Constructeurs et politiques ont beau pousser pour que les consommateurs passent à l'électrique, rien n'y fait. Selon une étude dévoilée par le centre de recherches de l'Union européenne (JRC), "environ la moitié des répondants n'a jamais considéré les voitures électriques ou à hydrogène comme une option possible" dans le cadre de l'achat de leur véhicule. Une cruelle réalité qui se fonde sur un simple fait : " La principale raison évoquée est le prix d'achat " souligne l'étude, qui a consisté à interroger 1248 acquéreurs de véhicules répartis entre la France, l'Allemagne, l'Italie, la Pologne, l'Espagne et l'Angleterre.

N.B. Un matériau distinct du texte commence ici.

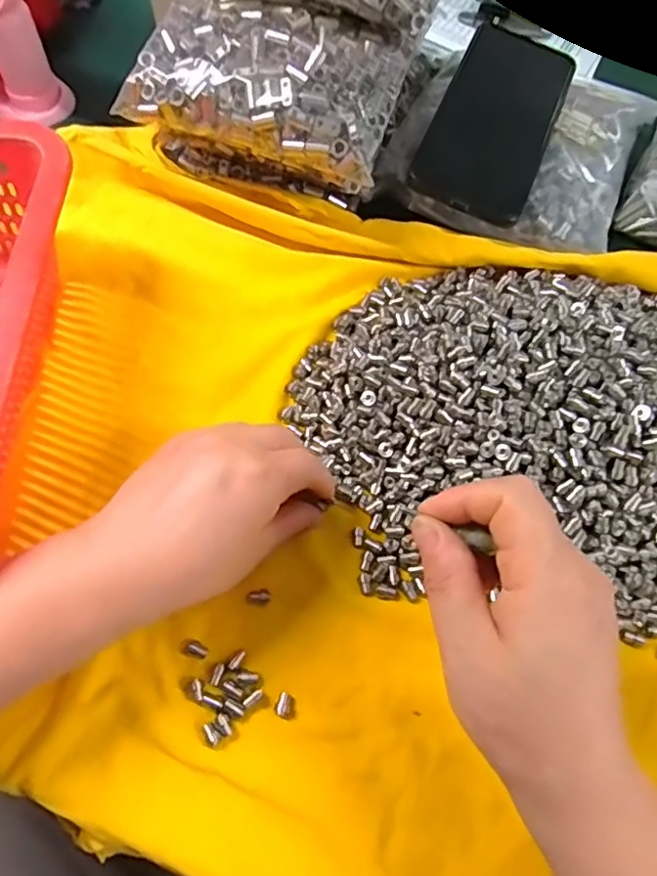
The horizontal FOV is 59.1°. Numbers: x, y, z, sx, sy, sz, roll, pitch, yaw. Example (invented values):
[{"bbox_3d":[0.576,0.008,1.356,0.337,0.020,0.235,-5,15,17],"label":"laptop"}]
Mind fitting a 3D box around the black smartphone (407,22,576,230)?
[{"bbox_3d":[0.114,-0.217,0.391,0.076,0.017,0.158,26,69,-2],"label":"black smartphone"}]

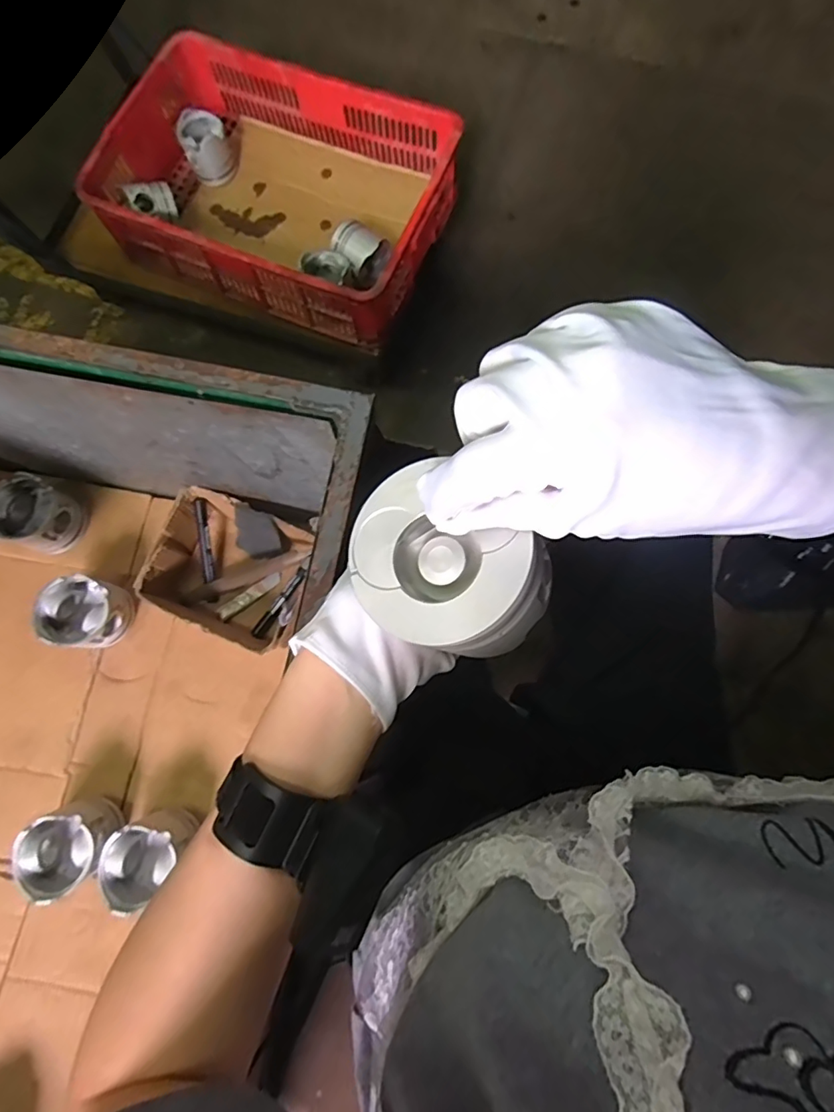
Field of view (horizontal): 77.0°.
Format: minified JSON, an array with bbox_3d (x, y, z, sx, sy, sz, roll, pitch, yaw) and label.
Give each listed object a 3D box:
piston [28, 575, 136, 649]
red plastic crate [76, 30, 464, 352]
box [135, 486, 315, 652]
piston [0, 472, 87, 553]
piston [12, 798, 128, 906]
[{"bbox_3d":[-0.449,0.077,0.716,0.091,0.088,0.089,0,77,-2],"label":"piston"},{"bbox_3d":[-0.262,-0.690,1.007,0.604,0.165,0.398,21,77,3],"label":"red plastic crate"},{"bbox_3d":[-0.267,0.017,0.734,0.191,0.084,0.171,22,77,3],"label":"box"},{"bbox_3d":[-0.534,-0.056,0.743,0.099,0.082,0.094,0,77,-2],"label":"piston"},{"bbox_3d":[-0.432,0.361,0.656,0.097,0.081,0.094,0,77,-2],"label":"piston"}]

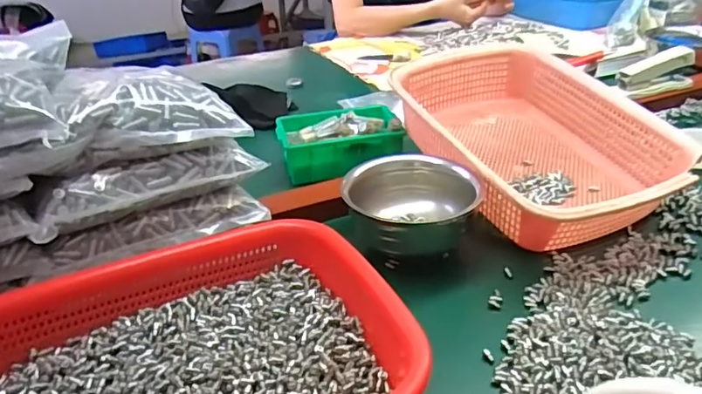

Le JRC avait déjà réalisé la même étude en 2012. Les conclusions obtenues sur celle réalisée l'an dernier sont de ce fait comparables. Ainsi, selon le JRC, "la proportion de gens convaincus que les véhicules électriques sont assez chers a baissé". De la même manière, de plus en plus de répondants "pensent que rouler en électrique coûte moins de deux euros pour 100 kilomètres". Mais le doute a aussi progressé en cinq ans. L'étude indique que de plus en plus de consommateurs répondent "je ne sais pas" lorsqu'on leur demande si un véhicule électrique représente un gain environnemental par rapport à un véhicule thermique.

D'autres intéressantes données ont aussi émergé de cette étude : le prix est certes un frein à l'électrique, mais son autonomie aussi, bien plus en tout cas que le temps de charge de la batterie. D'autre part, la maigreur du catalogue électrique des constructeurs est aussi régulièrement mentionnée par les répondants...

Sur les cinq premiers mois de 2018, les ventes de voitures électriques ont progressé de 5,1% en France avec 11 756 immatriculations de véhicules particuliers. Les voitures dites propres représentent 1,26% du marché du neuf, contre 1,24% à pareille époque l'an dernier.